Complaints? I still haven't figured out how to mimic climbing on the damn thing, but I have hopes; after all I only have 3 hours seat time on it. It's also a bit pricey, costing in the $400-$550 range, depending on whether you have friends in the industry or a good equipment deal through your bike club. But then most good bike stuff is too expensive if it isn't free, right? The other weird thing is that with the heavier flywheel attached, intervals are a bit tough. Sudden violent power pulses make the rear wheel slip, spitting rubber dust on the floor and failing to transfer power to the flywheels. (The problem more or less disappears with the lighter flywheel). With the Rock & Roll base - no relation to Michael Ball - it's probably not really race-portable. Sure, the legs come off real easy, but who wants to haul a 50 pound trainer rig across a wet field to the warmup area atop the runup at a cross race? Not I, I'll stick to my Schlockmeister 5000 Shitetrainer for that mission.

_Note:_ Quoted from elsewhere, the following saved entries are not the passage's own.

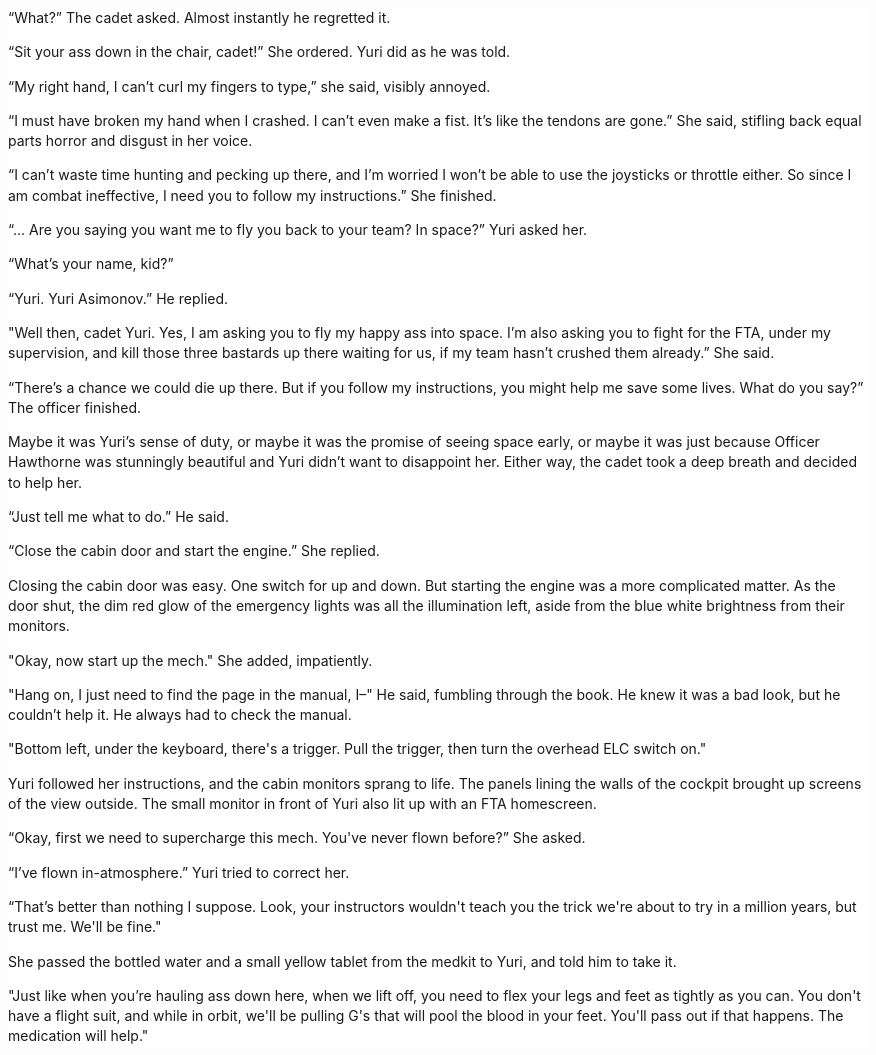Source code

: “What?” The cadet asked. Almost instantly he regretted it.

“Sit your ass down in the chair, cadet!” She ordered. Yuri did as he was told.

“My right hand, I can’t curl my fingers to type,” she said, visibly annoyed.

“I must have broken my hand when I crashed. I can’t even make a fist. It’s like the tendons are gone.” She said, stifling back equal parts horror and disgust in her voice.

“I can’t waste time hunting and pecking up there, and I’m worried I won’t be able to use the joysticks or throttle either. So since I am combat ineffective, I need you to follow my instructions.” She finished.

“... Are you saying you want me to fly you back to your team? In space?” Yuri asked her.

“What’s your name, kid?”

“Yuri. Yuri Asimonov.” He replied.

"Well then, cadet Yuri. Yes, I am asking you to fly my happy ass into space. I’m also asking you to fight for the FTA, under my supervision, and kill those three bastards up there waiting for us, if my team hasn’t crushed them already.” She said.

“There’s a chance we could die up there. But if you follow my instructions, you might help me save some lives. What do you say?” The officer finished.

Maybe it was Yuri’s sense of duty, or maybe it was the promise of seeing space early, or maybe it was just because Officer Hawthorne was stunningly beautiful and Yuri didn’t want to disappoint her. Either way, the cadet took a deep breath and decided to help her.

“Just tell me what to do.” He said.

“Close the cabin door and start the engine.” She replied.

Closing the cabin door was easy. One switch for up and down. But starting the engine was a more complicated matter. As the door shut, the dim red glow of the emergency lights was all the illumination left, aside from the blue white brightness from their monitors.

"Okay, now start up the mech." She added, impatiently.

"Hang on, I just need to find the page in the manual, I–" He said, fumbling through the book. He knew it was a bad look, but he couldn’t help it. He always had to check the manual.

"Bottom left, under the keyboard, there's a trigger. Pull the trigger, then turn the overhead ELC switch on."

Yuri followed her instructions, and the cabin monitors sprang to life. The panels lining the walls of the cockpit brought up screens of the view outside. The small monitor in front of Yuri also lit up with an FTA homescreen.

“Okay, first we need to supercharge this mech. You've never flown before?” She asked.

“I’ve flown in-atmosphere.” Yuri tried to correct her.

“That’s better than nothing I suppose. Look, your instructors wouldn't teach you the trick we're about to try in a million years, but trust me. We'll be fine."

She passed the bottled water and a small yellow tablet from the medkit to Yuri, and told him to take it.

"Just like when you’re hauling ass down here, when we lift off, you need to flex your legs and feet as tightly as you can. You don't have a flight suit, and while in orbit, we'll be pulling G's that will pool the blood in your feet. You'll pass out if that happens. The medication will help."

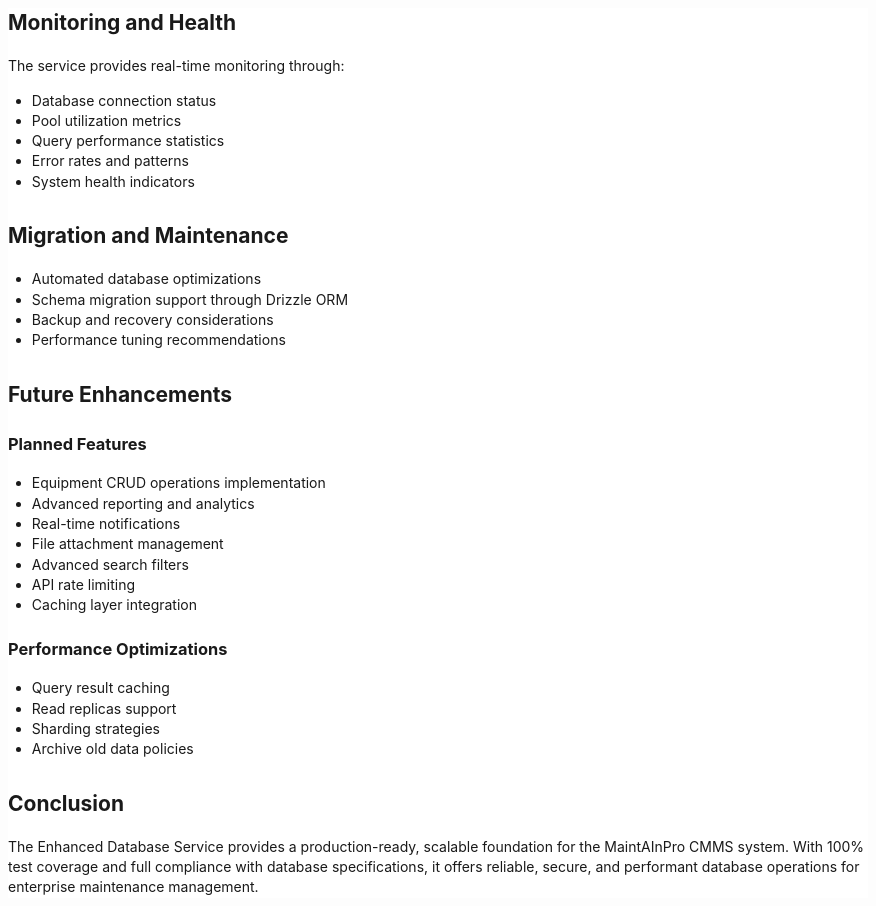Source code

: ## Monitoring and Health

The service provides real-time monitoring through:

- Database connection status
- Pool utilization metrics
- Query performance statistics
- Error rates and patterns
- System health indicators

## Migration and Maintenance

- Automated database optimizations
- Schema migration support through Drizzle ORM
- Backup and recovery considerations
- Performance tuning recommendations

## Future Enhancements

### Planned Features

- Equipment CRUD operations implementation
- Advanced reporting and analytics
- Real-time notifications
- File attachment management
- Advanced search filters
- API rate limiting
- Caching layer integration

### Performance Optimizations

- Query result caching
- Read replicas support
- Sharding strategies
- Archive old data policies

## Conclusion

The Enhanced Database Service provides a production-ready, scalable foundation
for the MaintAInPro CMMS system. With 100% test coverage and full compliance
with database specifications, it offers reliable, secure, and performant
database operations for enterprise maintenance management.

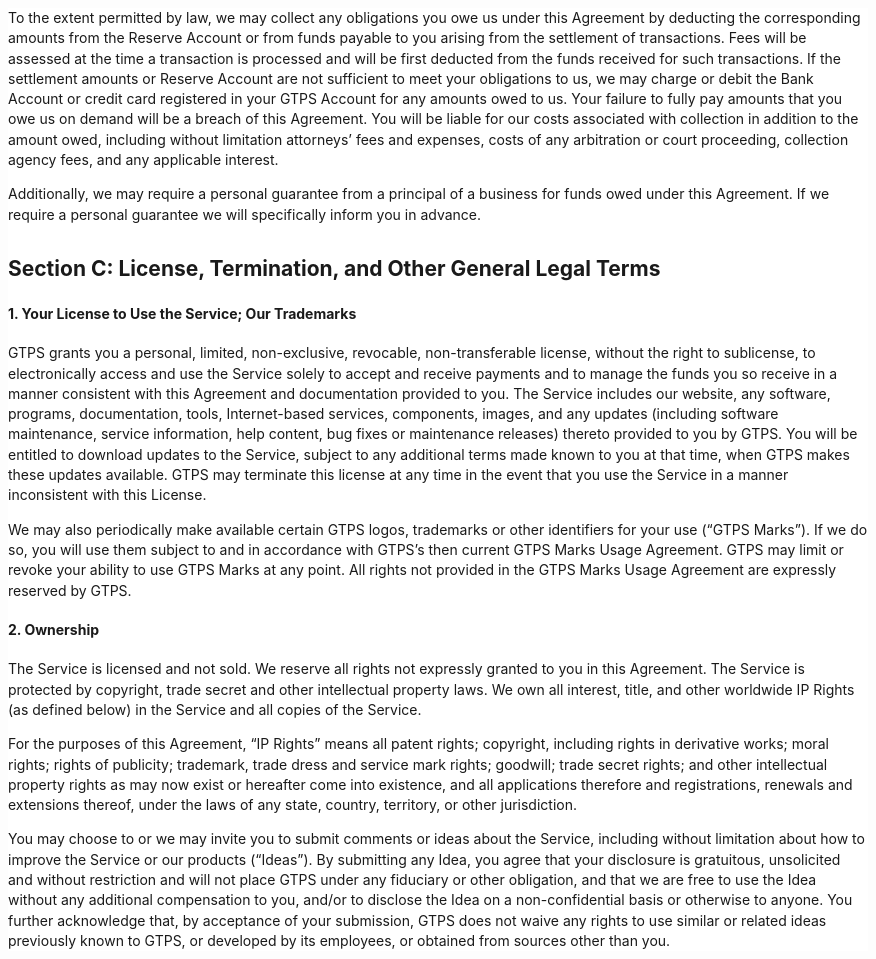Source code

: To the extent permitted by law, we may collect any obligations you owe us under this Agreement by deducting the corresponding amounts from the Reserve Account or from funds payable to you arising from the settlement of transactions. Fees will be assessed at the time a transaction is processed and will be first deducted from the funds received for such transactions. If the settlement amounts or Reserve Account are not sufficient to meet your obligations to us, we may charge or debit the Bank Account or credit card registered in your GTPS Account for any amounts owed to us. Your failure to fully pay amounts that you owe us on demand will be a breach of this Agreement. You will be liable for our costs associated with collection in addition to the amount owed, including without limitation attorneys’ fees and expenses, costs of any arbitration or court proceeding, collection agency fees, and any applicable interest.

Additionally, we may require a personal guarantee from a principal of a business for funds owed under this Agreement. If we require a personal guarantee we will specifically inform you in advance.

## Section C: License, Termination, and Other General Legal Terms

#### 1. Your License to Use the Service; Our Trademarks

GTPS grants you a personal, limited, non-exclusive, revocable, non-transferable license, without the right to sublicense, to electronically access and use the Service solely to accept and receive payments and to manage the funds you so receive in a manner consistent with this Agreement and documentation provided to you. The Service includes our website, any software, programs, documentation, tools, Internet-based services, components, images, and any updates (including software maintenance, service information, help content, bug fixes or maintenance releases) thereto provided to you by GTPS. You will be entitled to download updates to the Service, subject to any additional terms made known to you at that time, when GTPS makes these updates available. GTPS may terminate this license at any time in the event that you use the Service in a manner inconsistent with this License.

We may also periodically make available certain GTPS logos, trademarks or other identifiers for your use (“GTPS Marks”). If we do so, you will use them subject to and in accordance with GTPS’s then current GTPS Marks Usage Agreement. GTPS may limit or revoke your ability to use GTPS Marks at any point. All rights not provided in the GTPS Marks Usage Agreement are expressly reserved by GTPS.

#### 2. Ownership

The Service is licensed and not sold. We reserve all rights not expressly granted to you in this Agreement. The Service is protected by copyright, trade secret and other intellectual property laws. We own all interest, title, and other worldwide IP Rights (as defined below) in the Service and all copies of the Service.

For the purposes of this Agreement, “IP Rights” means all patent rights; copyright, including rights in derivative works; moral rights; rights of publicity; trademark, trade dress and service mark rights; goodwill; trade secret rights; and other intellectual property rights as may now exist or hereafter come into existence, and all applications therefore and registrations, renewals and extensions thereof, under the laws of any state, country, territory, or other jurisdiction.

You may choose to or we may invite you to submit comments or ideas about the Service, including without limitation about how to improve the Service or our products (“Ideas”). By submitting any Idea, you agree that your disclosure is gratuitous, unsolicited and without restriction and will not place GTPS under any fiduciary or other obligation, and that we are free to use the Idea without any additional compensation to you, and/or to disclose the Idea on a non-confidential basis or otherwise to anyone. You further acknowledge that, by acceptance of your submission, GTPS does not waive any rights to use similar or related ideas previously known to GTPS, or developed by its employees, or obtained from sources other than you.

Good points? It's comfortable for the long haul. It's easy to envision doing long zone 2 rides on this when you're snowed in. It's definitely VO2 interval-capable; the only reason I noticed the wheel spin is that I actually tried a couple real sprints, something I'd never do on a Schlockmeister trainer. The base is enormous, giving it real stability; even though it feels wobbly at first you'd have to dork it up pretty badly to manage to tip this rig over. It's reasonably quiet - you can use this and keep the TV on "Cessna taking off in the distance" volume, rather than "B-52 hitting the water injection right in front of me" levels. And the final good point is that it has good road feel; the heavy flywheel gives it a natural feel, and does not encourage you to develop the trademark herky-jerky trainer pedal stroke.
The bottom line - pardon the expression - is that this is a trainer that even trainer-haters can embrace. It's comfortable enough to do your long base work on while watching Sportscenter (three times in a row) or to do heavy power intervals on. Couple it with a Powertap or SRM and you'll be in indoor, training data, why-ride-outside-I'm-only-here-for-the-dire-suffering heaven. Give it a shot if you're looking for a serious trainer upgrade, that will make your dire winter trainer sessions a lot less dire.
Don't buy it if: (1) your cycling is mainly recreational or commuting; (2) you have very limited space for working out; or (3) you seriously doubt your ability to stick to a hard, rigorous training regime with regular marathon (or short beatdown) trainer sessions.
Buy it if: (1) you need some way to wedge in very serious workouts of all sorts around your busy work and family schedule; (2) you are a serious cyclist (racer, rando rider) who *must* be in shape come spring, and your local weather frequently scrubs your training plans; (3) if you have the discipline to do heavy indoor training, which is still drudgery; (4) if regular trainers' goofy pedaling motion drives you nuts; (5) you have the cash on hand; and, most importantly, (6) if regular, non-flexing trainers simply give you a case of the ass, literally.